Are sweet potatoes on your Thanksgiving menu? A favorite winter veggie, they are front and center on mine.
Typically thought of as a southern crop, a few years ago the University of New Hampshire started experimenting with growing them in our climate. They have had great results, so I had to give it a try.
I have been growing them for a few years now with varying degrees of success.
Sweet potatoes are not related at all to regular potatoes, so they are grown differently. Instead of planting chunks of seed potato in the ground you plant rooted sprouts called “slips.”
To start my first crop I bought an organically grown sweet potato (variety unknown) to start the slips from. Non-organic ones from the grocery store usually have been treated not to sprout.
About two months before the last frost date, I planted the whole thing on its side in a large container of fluffy potting soil. As the sprouts developed, I snapped them off and rooted them in individual pots where they could grow until the soil outside warmed up. You can also sprout them in water by suspending the potato, skinny end down, in a glass of water. Each potato can have as many as twenty “eyes” or growing points that will form sprouts.
This year none of my saved sweet potatoes would sprout. I think we had eaten all the good ones, so we resorted to buying slips from a seed company. The plus side was that we could choose from several named varieties. We chose Beauregard since that is one that UNH had good luck with.
Once the weather warms up and the soil temperature is above 60 degrees, plant your slips about 12 inches apart in raised beds. We planted them in bushel-basket-sized containers one year, and they did okay. Many of the potatoes were L-shaped, like they had hit the sides and bottom of their pots and took a sharp turn. Those planted in an open bed are straighter. They prefer sandy soil on the sweet side.
Don’t enrich the bed with high nitrogen fertilizer or they will grow lots of leaves but won’t produce many potatoes.
We used black landscape fabric to warm the soil and to keep weeds down. The slips we purchased arrived looking half dead but we planted them in slits cut in the fabric and they perked right up.
Soon lush heart-shaped leaves covered the bed. Sweet potatoes are in the morning glory family so when they bloom they have similar funnel-shaped flowers. Since they are the only vegetable we grow that is in the Convolvulaceae family they are great to grow in rotation with nightshades like tomatoes and peppers, cole crops, or the squash family.
Sweet potatoes need a long season of growth – at least 90 days for most varieties – to form their fat tubers. Once planted they require little or no attention – no hilling needed.

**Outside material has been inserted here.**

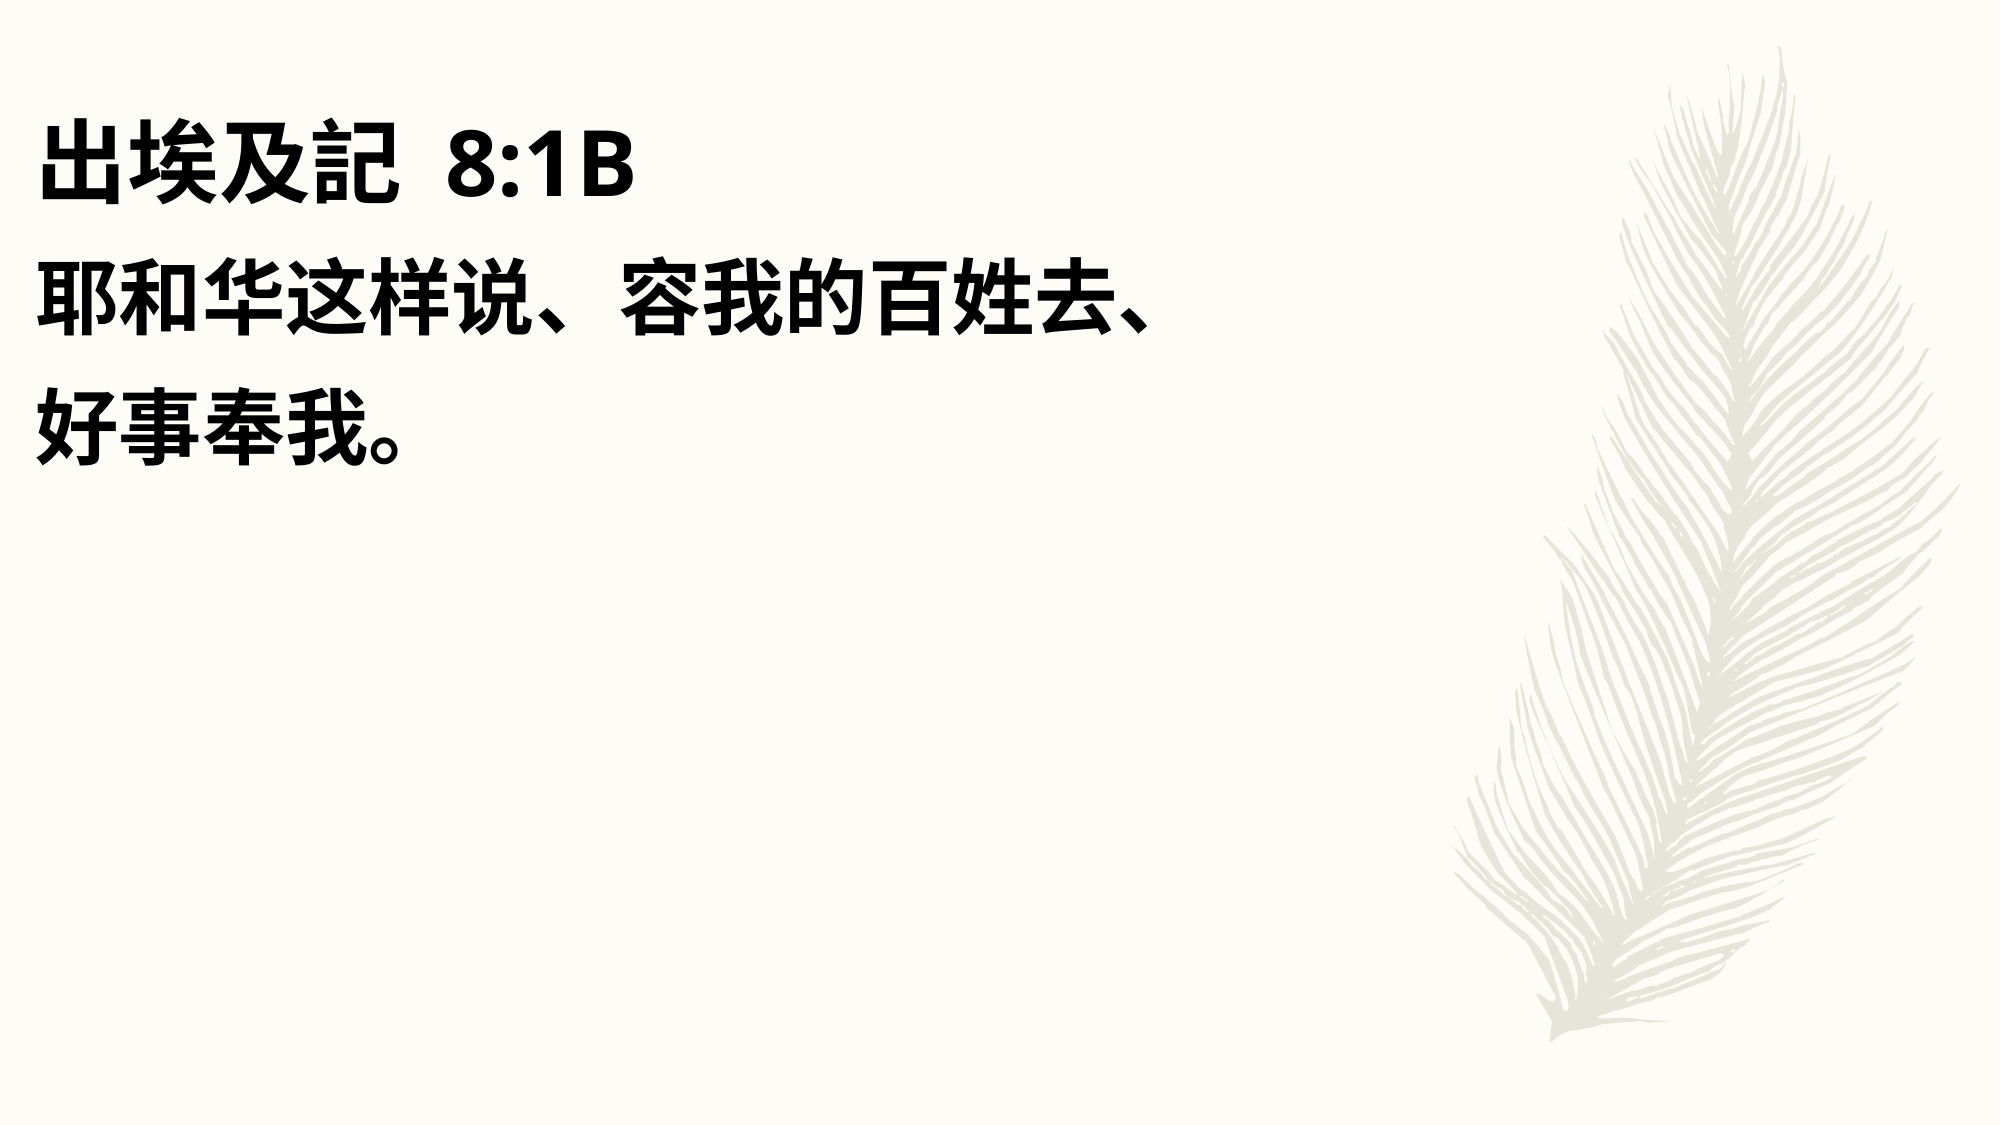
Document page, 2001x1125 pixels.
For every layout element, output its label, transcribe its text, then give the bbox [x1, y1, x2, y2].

This year we did not harvest them until late October, once frost finally knocked down the vines. After digging, we let them dry a bit, then placed them in a warm humid greenhouse to cure. They need about a week at temps above 85 degrees and 85 percent humidity to convert their starch to sugar and to toughen up the skin for storage.
After curing, they should be stored at 55 to 60 degrees. Temperatures any colder than that will cause them to form a hard inner core and develop spots that lead to rot.
Sweet potatoes are one of the most delicious and nutritious foods we can grow. Just one cup contains four times the RDA of betacarotene. They are rich in vitamins A and E, high in fiber, and are an excellent source of potassium and vitamins C and B6.
One medium-sized potato has only 120 calories, is low in sodium, has no cholesterol, and is fat free. They seem to get sweeter the longer they are stored so no need to add marshmallows or glaze them with honey.